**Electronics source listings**
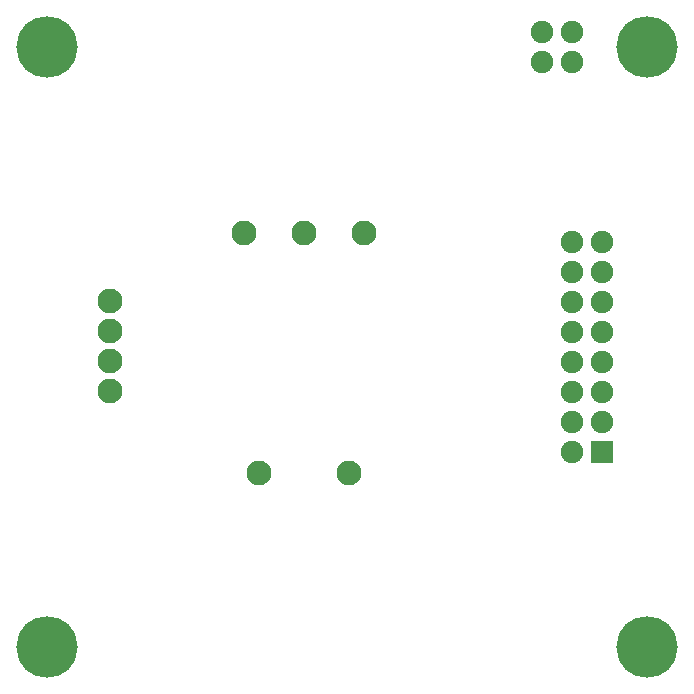
<source format=gbs>
G04 Layer: BottomSolderMaskLayer*
G04 EasyEDA v6.5.32, 2023-07-25 14:04:49*
G04 c8ab560ed44a410f903f0410a66912ea,5a6b42c53f6a479593ecc07194224c93,10*
G04 Gerber Generator version 0.2*
G04 Scale: 100 percent, Rotated: No, Reflected: No *
G04 Dimensions in millimeters *
G04 leading zeros omitted , absolute positions ,4 integer and 5 decimal *
%FSLAX45Y45*%
%MOMM*%

%AMMACRO1*1,1,$1,$2,$3*1,1,$1,$4,$5*1,1,$1,0-$2,0-$3*1,1,$1,0-$4,0-$5*20,1,$1,$2,$3,$4,$5,0*20,1,$1,$4,$5,0-$2,0-$3,0*20,1,$1,0-$2,0-$3,0-$4,0-$5,0*20,1,$1,0-$4,0-$5,$2,$3,0*4,1,4,$2,$3,$4,$5,0-$2,0-$3,0-$4,0-$5,$2,$3,0*%
%ADD10MACRO1,0.1016X-0.9X-0.9X-0.9X0.9*%
%ADD11C,1.9016*%
%ADD12C,5.2032*%
%ADD13C,2.1016*%

%LPD*%
D10*
G01*
X5079989Y2031994D03*
D11*
G01*
X4826000Y2032000D03*
G01*
X5080000Y2286000D03*
G01*
X4826000Y2286000D03*
G01*
X5080000Y2540000D03*
G01*
X4826000Y2540000D03*
G01*
X5080000Y2794000D03*
G01*
X4826000Y2794000D03*
G01*
X5080000Y3048000D03*
G01*
X4826000Y3048000D03*
G01*
X5080000Y3302000D03*
G01*
X4826000Y3302000D03*
G01*
X5080000Y3556000D03*
G01*
X4826000Y3556000D03*
G01*
X5080000Y3810000D03*
G01*
X4826000Y3810000D03*
D12*
G01*
X381000Y5461000D03*
G01*
X5461000Y5461000D03*
G01*
X5461000Y381000D03*
G01*
X381000Y381000D03*
D11*
G01*
X4826000Y5588000D03*
G01*
X4826000Y5334000D03*
G01*
X4572000Y5334000D03*
G01*
X4572000Y5588000D03*
D13*
G01*
X910818Y2799714D03*
G01*
X910818Y3053714D03*
G01*
X910818Y3307714D03*
G01*
X910818Y2545714D03*
G01*
X2044700Y3886200D03*
G01*
X3060700Y3886200D03*
G01*
X2552700Y3886200D03*
G01*
X2933700Y1854200D03*
G01*
X2171700Y1854200D03*
M02*

</source>
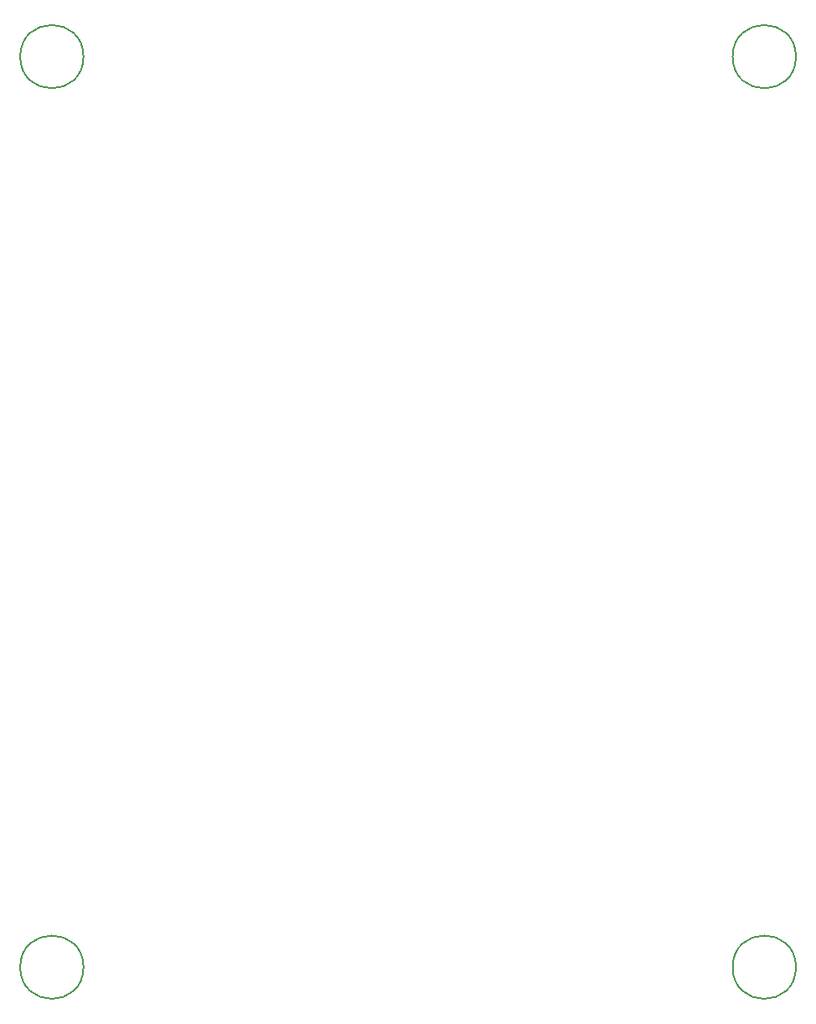
<source format=gbr>
%TF.GenerationSoftware,KiCad,Pcbnew,8.0.6-8.0.6-0~ubuntu22.04.1*%
%TF.CreationDate,2024-12-19T00:56:59+00:00*%
%TF.ProjectId,miniv_motor_controller_board,6d696e69-765f-46d6-9f74-6f725f636f6e,rev?*%
%TF.SameCoordinates,Original*%
%TF.FileFunction,Other,Comment*%
%FSLAX46Y46*%
G04 Gerber Fmt 4.6, Leading zero omitted, Abs format (unit mm)*
G04 Created by KiCad (PCBNEW 8.0.6-8.0.6-0~ubuntu22.04.1) date 2024-12-19 00:56:59*
%MOMM*%
%LPD*%
G01*
G04 APERTURE LIST*
%ADD10C,0.150000*%
G04 APERTURE END LIST*
D10*
%TO.C,H3*%
X121200000Y-54000000D02*
G75*
G02*
X114800000Y-54000000I-3200000J0D01*
G01*
X114800000Y-54000000D02*
G75*
G02*
X121200000Y-54000000I3200000J0D01*
G01*
%TO.C,H1*%
X49200000Y-146000000D02*
G75*
G02*
X42800000Y-146000000I-3200000J0D01*
G01*
X42800000Y-146000000D02*
G75*
G02*
X49200000Y-146000000I3200000J0D01*
G01*
%TO.C,H4*%
X121200000Y-146000000D02*
G75*
G02*
X114800000Y-146000000I-3200000J0D01*
G01*
X114800000Y-146000000D02*
G75*
G02*
X121200000Y-146000000I3200000J0D01*
G01*
%TO.C,H2*%
X49200000Y-54000000D02*
G75*
G02*
X42800000Y-54000000I-3200000J0D01*
G01*
X42800000Y-54000000D02*
G75*
G02*
X49200000Y-54000000I3200000J0D01*
G01*
%TD*%
M02*

</source>
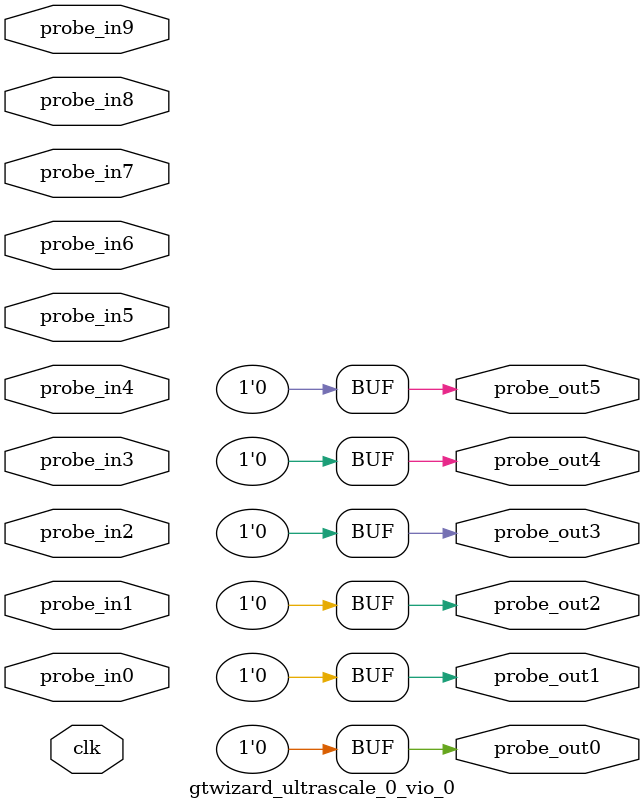
<source format=v>
`timescale 1ns / 1ps
module gtwizard_ultrascale_0_vio_0 (
clk,
probe_in0,probe_in1,probe_in2,probe_in3,probe_in4,probe_in5,probe_in6,probe_in7,probe_in8,probe_in9,
probe_out0,
probe_out1,
probe_out2,
probe_out3,
probe_out4,
probe_out5
);

input clk;
input [0 : 0] probe_in0;
input [0 : 0] probe_in1;
input [0 : 0] probe_in2;
input [3 : 0] probe_in3;
input [3 : 0] probe_in4;
input [3 : 0] probe_in5;
input [3 : 0] probe_in6;
input [0 : 0] probe_in7;
input [0 : 0] probe_in8;
input [11 : 0] probe_in9;

output reg [0 : 0] probe_out0 = 'h0 ;
output reg [0 : 0] probe_out1 = 'h0 ;
output reg [0 : 0] probe_out2 = 'h0 ;
output reg [0 : 0] probe_out3 = 'h0 ;
output reg [0 : 0] probe_out4 = 'h0 ;
output reg [0 : 0] probe_out5 = 'h0 ;


endmodule

</source>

**Assigned task**
Filter the records above, keeping each line that contains the word "output".

**Response to the exercise**
output reg [0 : 0] probe_out0 = 'h0 ;
output reg [0 : 0] probe_out1 = 'h0 ;
output reg [0 : 0] probe_out2 = 'h0 ;
output reg [0 : 0] probe_out3 = 'h0 ;
output reg [0 : 0] probe_out4 = 'h0 ;
output reg [0 : 0] probe_out5 = 'h0 ;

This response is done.